By Ginika Okoye
The United Nations Development Programme (UNDP) has flagged off an initiative to assist Nigeria in the diversification of its economy.
The Resident Representative of UNDP in Nigeria, Mr Opia Kumah, told the News Agency of Nigeria (NAN) in Lagos on Wednesday that agricultural initiatives were designed to help improve cassava and rice production for small holder farmers to reduce dependence on oil.
He said the initiative known as the Agribusiness Supplier Development Programme (ASDP) was aimed at reducing poverty especially in the rural communities of the country where women were predominantly farmers.
ASDP is an initiative launched by the UNDP in six Africa countries.
They are Angola, Benin Republic, Cote d’Ivoire, Democratic Republic of Congo (DRC), Kenya and Nigeria, to boost agriculture by developing supply chain starting with the Small and Medium Enterprises (SMEs).

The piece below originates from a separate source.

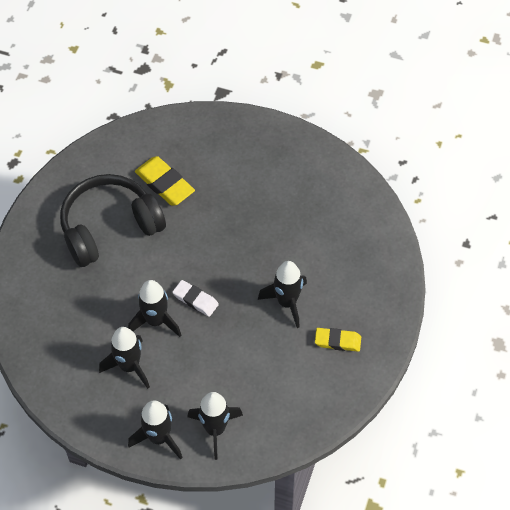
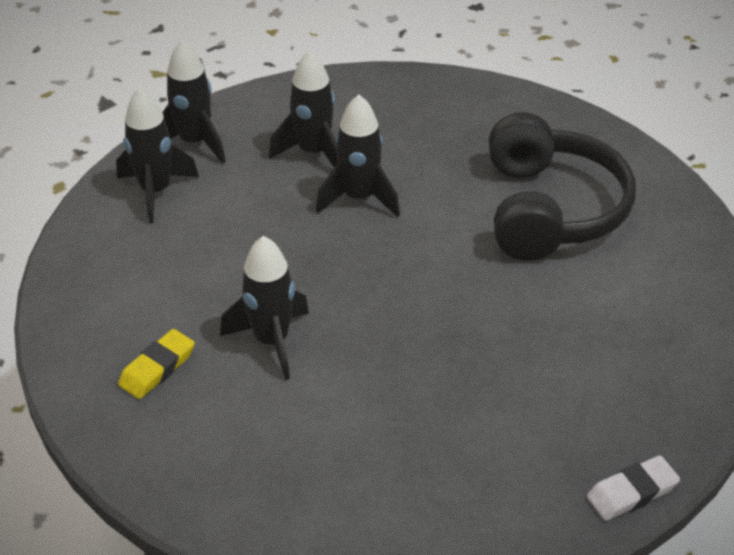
camera: 120 degrees right, 15 degrees down
(165, 184) = (594, 294): yellow eraser -> none
(195, 300) = (359, 247): white eraser -> white eraser (632, 492)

According to him, this programme is meant to support the farmers to ensure that through better education and technology, they can produce better products that will boost supplies.
“Nigeria has a good population in agriculture so if you double the income of the people in the agricultural sector especially the small scale farmers, you will make significant impact on poverty reduction.
“Our vision for this project is nothing short of transforming the economy of this country by making the people at the lower level to make more income for their labour.
“This initiative will also help those at the top end of the supply chain to ensure that the products they receive are of high quality.
“We all know that the oil industry has to be diversified and agriculture has been identified very wisely as one of the potential drivers for this diversification.
“If you do agriculture well, you ensure food security and nutritional self-sufficiency. Nigerians must eat adequately and should not rely on imports to eat,’’ the resident representative said.
On herdsmen-farmers clashes in various states of the country, Opia suggested the setting up of ranches in various areas to enable animals sojourn in particular places.
This according to him will create businesses, encourage people to plant and sell fodders to be sent to the animals as well as keep the animals healthy.
Opia expressed optimism that the current plans by the Federal Government to stop the clashes would yield favourable results.
“Animal husbandry is a form of agriculture and those two should not antagonise each other. The question now is how this could be turned to a win-win situation.
“In South America where you have large herds of animals, they do ranching and the animals are heralded in one place, where you send fodders to them.
“They do not just go grazing anywhere. People make money planting fodder which becomes a business.
“The animals are enclosed in one place, they are healthier because it is easier for veterinary officers to reach them and take care of them and when they are geographically circumscribed, you can exploit it more,’’ he said.